→ **Work order**: What lines in the records below include the word "CreationDate"? Return each one.

→ **Data**:
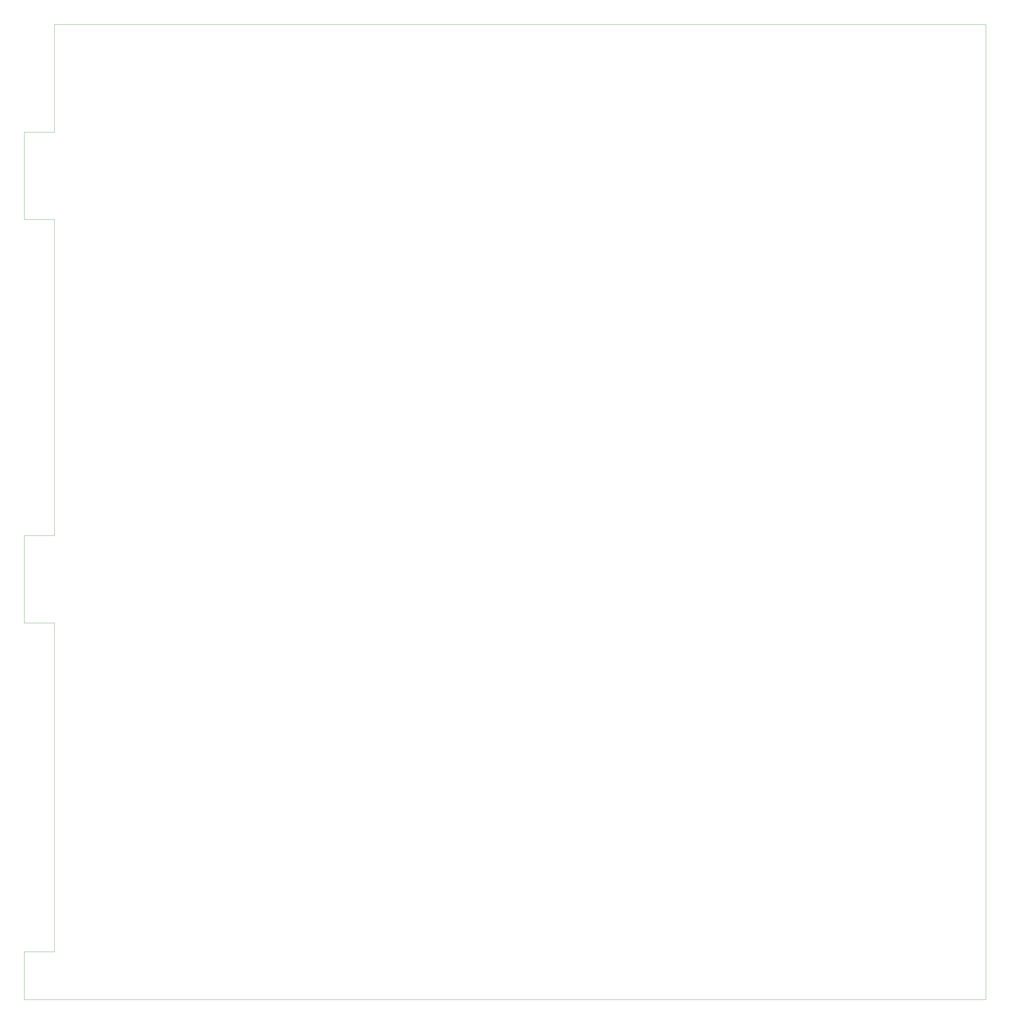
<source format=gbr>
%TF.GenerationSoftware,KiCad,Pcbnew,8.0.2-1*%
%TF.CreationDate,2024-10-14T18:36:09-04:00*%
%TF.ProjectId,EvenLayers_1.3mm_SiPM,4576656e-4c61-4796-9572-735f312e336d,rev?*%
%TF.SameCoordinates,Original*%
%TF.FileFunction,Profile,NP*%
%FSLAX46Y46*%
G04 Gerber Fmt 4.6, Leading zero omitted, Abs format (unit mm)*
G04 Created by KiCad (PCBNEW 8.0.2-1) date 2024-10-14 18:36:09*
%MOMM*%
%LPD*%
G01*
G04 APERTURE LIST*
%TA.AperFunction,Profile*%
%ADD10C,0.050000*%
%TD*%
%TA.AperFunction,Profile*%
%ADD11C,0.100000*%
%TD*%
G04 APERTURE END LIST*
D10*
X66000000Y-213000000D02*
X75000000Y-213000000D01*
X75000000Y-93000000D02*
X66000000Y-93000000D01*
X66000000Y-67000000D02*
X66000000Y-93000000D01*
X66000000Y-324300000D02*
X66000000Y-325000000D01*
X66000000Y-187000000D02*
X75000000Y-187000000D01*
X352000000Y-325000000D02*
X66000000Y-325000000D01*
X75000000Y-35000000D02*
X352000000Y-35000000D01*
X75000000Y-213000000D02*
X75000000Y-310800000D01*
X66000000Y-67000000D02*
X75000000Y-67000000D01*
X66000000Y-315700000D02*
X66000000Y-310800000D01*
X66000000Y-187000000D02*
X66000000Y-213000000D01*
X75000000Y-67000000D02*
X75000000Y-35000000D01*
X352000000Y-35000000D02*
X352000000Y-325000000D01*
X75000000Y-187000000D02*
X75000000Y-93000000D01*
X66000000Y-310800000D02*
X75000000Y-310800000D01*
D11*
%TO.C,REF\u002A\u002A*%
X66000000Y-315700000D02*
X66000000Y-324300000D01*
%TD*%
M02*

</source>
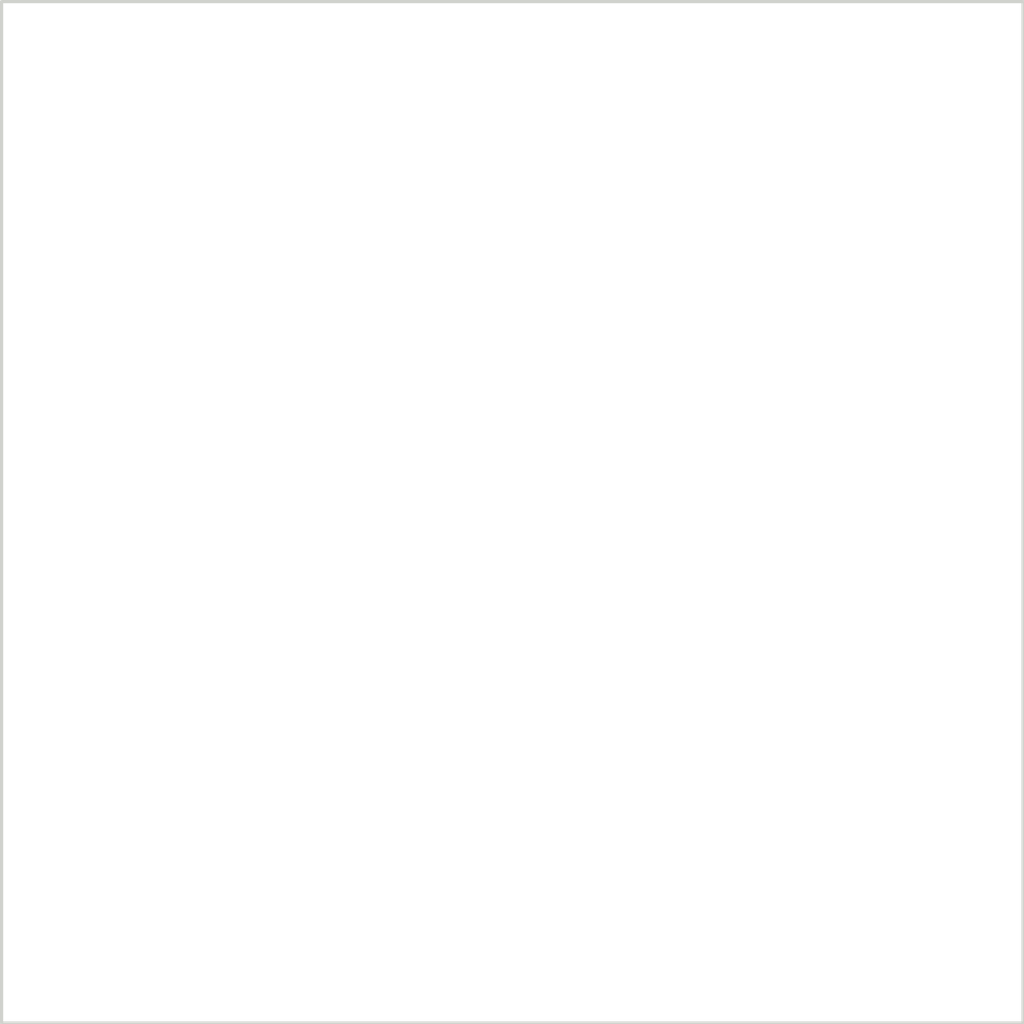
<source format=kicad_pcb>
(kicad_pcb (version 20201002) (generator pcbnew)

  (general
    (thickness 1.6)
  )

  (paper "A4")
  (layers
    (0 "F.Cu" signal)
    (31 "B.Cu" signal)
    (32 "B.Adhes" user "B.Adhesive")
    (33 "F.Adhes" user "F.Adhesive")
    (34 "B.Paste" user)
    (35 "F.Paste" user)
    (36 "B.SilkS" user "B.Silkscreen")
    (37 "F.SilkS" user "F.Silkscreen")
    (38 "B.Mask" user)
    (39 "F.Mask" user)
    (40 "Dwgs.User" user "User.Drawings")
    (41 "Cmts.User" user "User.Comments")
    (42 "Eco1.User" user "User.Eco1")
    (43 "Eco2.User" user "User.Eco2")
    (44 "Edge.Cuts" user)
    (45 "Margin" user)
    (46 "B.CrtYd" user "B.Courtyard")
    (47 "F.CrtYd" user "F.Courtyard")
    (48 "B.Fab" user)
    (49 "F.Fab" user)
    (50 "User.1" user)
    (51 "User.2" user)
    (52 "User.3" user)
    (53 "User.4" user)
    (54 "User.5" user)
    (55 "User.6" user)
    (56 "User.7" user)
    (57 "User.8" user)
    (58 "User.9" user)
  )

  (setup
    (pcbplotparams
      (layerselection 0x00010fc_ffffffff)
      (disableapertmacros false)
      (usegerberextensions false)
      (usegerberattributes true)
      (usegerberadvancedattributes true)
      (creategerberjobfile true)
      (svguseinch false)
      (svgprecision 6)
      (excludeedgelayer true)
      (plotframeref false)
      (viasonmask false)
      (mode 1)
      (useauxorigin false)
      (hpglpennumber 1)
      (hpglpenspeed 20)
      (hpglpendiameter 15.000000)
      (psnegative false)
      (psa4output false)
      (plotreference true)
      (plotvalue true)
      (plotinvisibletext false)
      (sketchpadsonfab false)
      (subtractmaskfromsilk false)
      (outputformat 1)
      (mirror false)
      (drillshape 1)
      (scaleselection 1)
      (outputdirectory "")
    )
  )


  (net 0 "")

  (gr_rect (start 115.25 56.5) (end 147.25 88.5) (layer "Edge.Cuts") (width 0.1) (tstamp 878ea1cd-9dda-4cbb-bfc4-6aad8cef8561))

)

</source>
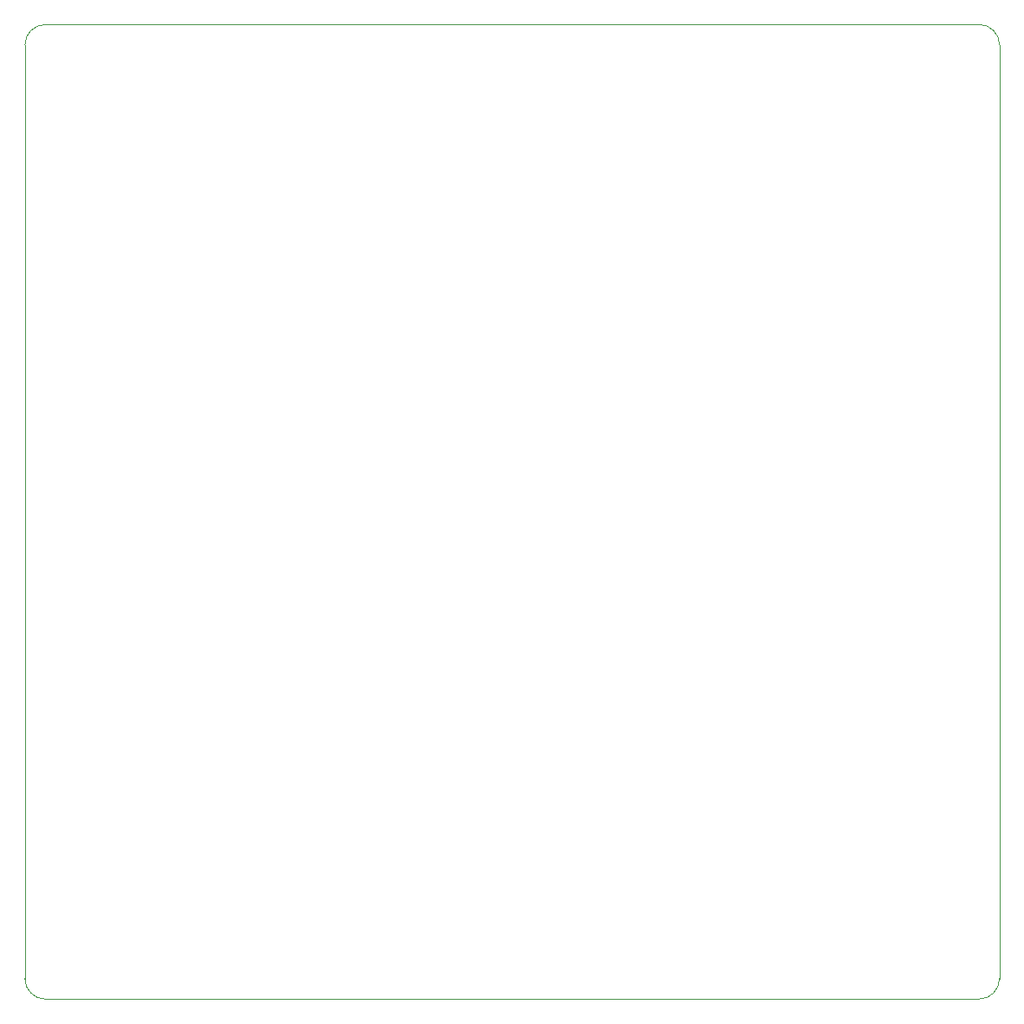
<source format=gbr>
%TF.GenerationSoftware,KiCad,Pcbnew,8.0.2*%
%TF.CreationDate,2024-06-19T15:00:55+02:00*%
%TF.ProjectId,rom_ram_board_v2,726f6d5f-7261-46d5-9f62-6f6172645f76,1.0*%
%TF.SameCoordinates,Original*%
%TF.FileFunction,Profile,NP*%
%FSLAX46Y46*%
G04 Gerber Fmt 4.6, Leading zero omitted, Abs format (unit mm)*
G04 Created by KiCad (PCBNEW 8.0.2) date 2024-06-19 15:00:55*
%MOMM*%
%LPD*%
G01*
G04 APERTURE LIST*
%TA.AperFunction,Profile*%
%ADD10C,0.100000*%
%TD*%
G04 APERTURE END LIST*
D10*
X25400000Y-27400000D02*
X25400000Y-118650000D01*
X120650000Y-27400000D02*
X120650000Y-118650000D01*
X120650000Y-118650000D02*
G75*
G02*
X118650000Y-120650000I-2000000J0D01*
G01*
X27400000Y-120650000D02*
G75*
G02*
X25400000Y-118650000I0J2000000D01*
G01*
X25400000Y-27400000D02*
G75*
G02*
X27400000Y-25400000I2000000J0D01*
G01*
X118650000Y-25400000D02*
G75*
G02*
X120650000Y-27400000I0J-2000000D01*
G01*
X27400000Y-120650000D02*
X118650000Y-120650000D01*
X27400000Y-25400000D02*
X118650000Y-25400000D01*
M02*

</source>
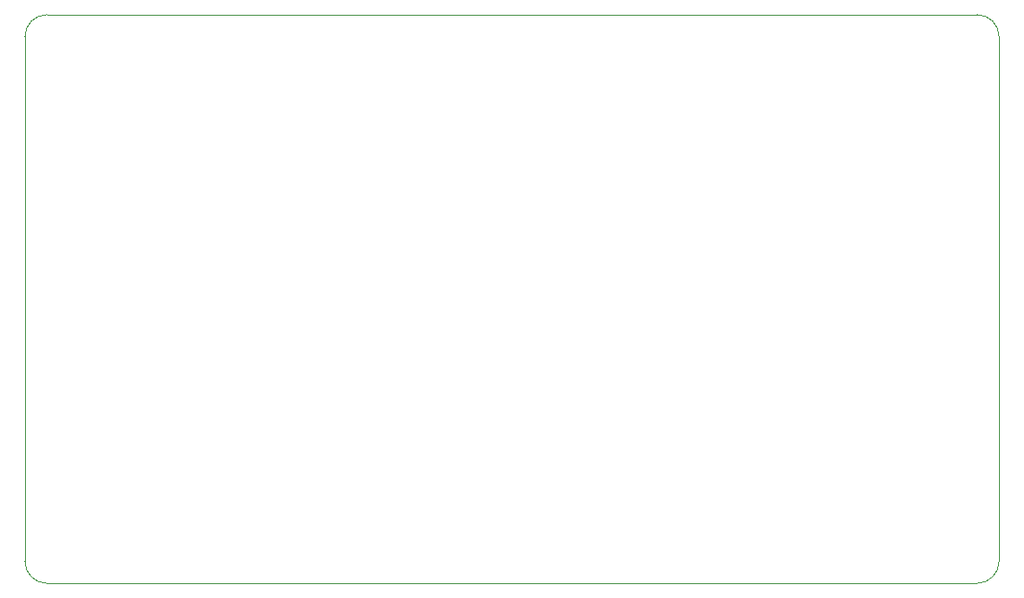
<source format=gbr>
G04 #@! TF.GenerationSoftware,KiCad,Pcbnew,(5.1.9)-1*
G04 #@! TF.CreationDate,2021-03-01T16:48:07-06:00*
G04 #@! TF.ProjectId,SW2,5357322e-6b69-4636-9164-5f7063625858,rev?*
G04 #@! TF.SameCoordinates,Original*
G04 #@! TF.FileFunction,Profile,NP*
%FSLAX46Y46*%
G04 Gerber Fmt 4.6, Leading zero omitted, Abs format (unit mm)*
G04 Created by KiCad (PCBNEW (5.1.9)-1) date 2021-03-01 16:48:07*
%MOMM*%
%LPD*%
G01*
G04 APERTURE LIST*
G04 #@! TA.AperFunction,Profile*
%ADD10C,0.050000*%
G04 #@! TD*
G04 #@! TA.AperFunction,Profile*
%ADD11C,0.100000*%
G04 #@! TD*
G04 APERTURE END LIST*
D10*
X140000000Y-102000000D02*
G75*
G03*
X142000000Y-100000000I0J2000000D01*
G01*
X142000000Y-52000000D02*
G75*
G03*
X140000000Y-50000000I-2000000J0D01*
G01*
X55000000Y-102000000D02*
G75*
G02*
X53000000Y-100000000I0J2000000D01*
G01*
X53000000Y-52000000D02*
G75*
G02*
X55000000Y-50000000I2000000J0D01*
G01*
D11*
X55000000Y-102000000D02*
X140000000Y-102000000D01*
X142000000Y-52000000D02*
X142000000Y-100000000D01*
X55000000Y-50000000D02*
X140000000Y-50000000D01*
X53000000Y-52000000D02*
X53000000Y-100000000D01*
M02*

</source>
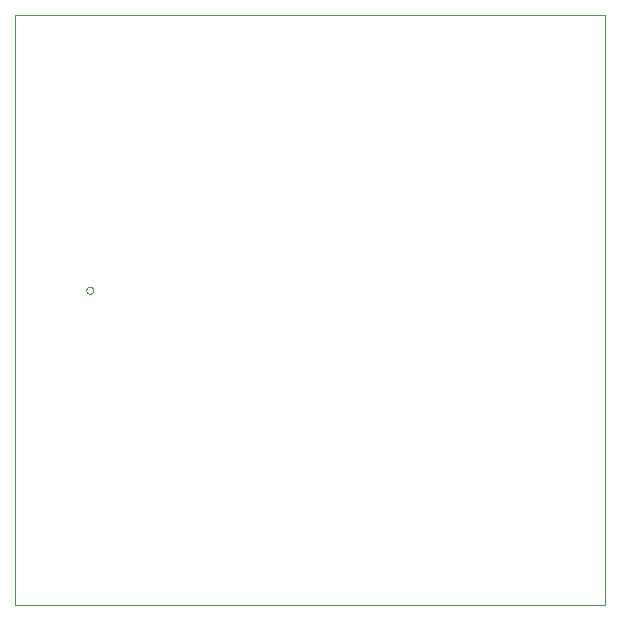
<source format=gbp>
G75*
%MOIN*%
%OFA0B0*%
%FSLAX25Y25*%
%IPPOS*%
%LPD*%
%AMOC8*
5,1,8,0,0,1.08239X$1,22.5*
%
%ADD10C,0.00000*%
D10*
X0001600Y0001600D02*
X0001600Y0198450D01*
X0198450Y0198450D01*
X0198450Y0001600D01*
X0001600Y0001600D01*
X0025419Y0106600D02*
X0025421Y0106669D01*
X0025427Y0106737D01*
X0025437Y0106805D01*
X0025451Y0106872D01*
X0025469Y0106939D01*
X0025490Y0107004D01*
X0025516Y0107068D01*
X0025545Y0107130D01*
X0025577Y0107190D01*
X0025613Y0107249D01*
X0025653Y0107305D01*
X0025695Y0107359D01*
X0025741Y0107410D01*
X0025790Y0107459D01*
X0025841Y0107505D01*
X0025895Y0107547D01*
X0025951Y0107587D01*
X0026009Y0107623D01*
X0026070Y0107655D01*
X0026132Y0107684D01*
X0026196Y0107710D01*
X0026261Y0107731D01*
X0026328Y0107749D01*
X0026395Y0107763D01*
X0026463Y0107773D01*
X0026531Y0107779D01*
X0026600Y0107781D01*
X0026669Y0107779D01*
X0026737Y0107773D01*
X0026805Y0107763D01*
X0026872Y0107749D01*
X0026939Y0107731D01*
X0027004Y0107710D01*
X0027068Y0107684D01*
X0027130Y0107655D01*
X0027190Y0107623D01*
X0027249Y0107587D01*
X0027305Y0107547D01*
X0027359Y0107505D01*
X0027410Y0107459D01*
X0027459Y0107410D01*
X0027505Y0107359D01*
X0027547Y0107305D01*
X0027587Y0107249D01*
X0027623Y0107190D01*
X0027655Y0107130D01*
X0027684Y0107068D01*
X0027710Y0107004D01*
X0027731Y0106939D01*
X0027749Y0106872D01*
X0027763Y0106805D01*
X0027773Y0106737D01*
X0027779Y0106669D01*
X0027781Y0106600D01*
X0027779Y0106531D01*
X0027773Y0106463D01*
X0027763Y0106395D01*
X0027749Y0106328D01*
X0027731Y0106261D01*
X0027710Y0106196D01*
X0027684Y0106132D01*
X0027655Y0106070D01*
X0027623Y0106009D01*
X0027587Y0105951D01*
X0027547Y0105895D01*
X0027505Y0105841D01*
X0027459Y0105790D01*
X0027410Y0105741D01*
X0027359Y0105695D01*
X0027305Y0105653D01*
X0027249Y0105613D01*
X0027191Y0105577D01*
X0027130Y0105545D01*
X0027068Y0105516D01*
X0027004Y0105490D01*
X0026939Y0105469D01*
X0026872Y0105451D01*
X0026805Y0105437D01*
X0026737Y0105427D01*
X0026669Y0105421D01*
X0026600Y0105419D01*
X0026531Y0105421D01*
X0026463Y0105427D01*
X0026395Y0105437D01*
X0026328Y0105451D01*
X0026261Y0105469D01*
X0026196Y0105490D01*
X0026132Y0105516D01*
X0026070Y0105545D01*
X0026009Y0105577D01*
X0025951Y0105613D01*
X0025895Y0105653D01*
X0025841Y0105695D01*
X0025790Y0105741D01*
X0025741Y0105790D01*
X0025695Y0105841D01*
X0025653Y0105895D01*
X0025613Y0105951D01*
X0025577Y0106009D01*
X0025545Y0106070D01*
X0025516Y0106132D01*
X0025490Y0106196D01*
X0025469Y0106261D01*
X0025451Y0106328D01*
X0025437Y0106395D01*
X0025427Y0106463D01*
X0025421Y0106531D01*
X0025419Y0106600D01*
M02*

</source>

→ **Expected answer**:
%TF.CreationDate,2024-10-14T18:36:09-04:00*%
%TF.CreationDate,2024-06-19T15:00:55+02:00*%
G04 #@! TF.CreationDate,2021-03-01T16:48:07-06:00*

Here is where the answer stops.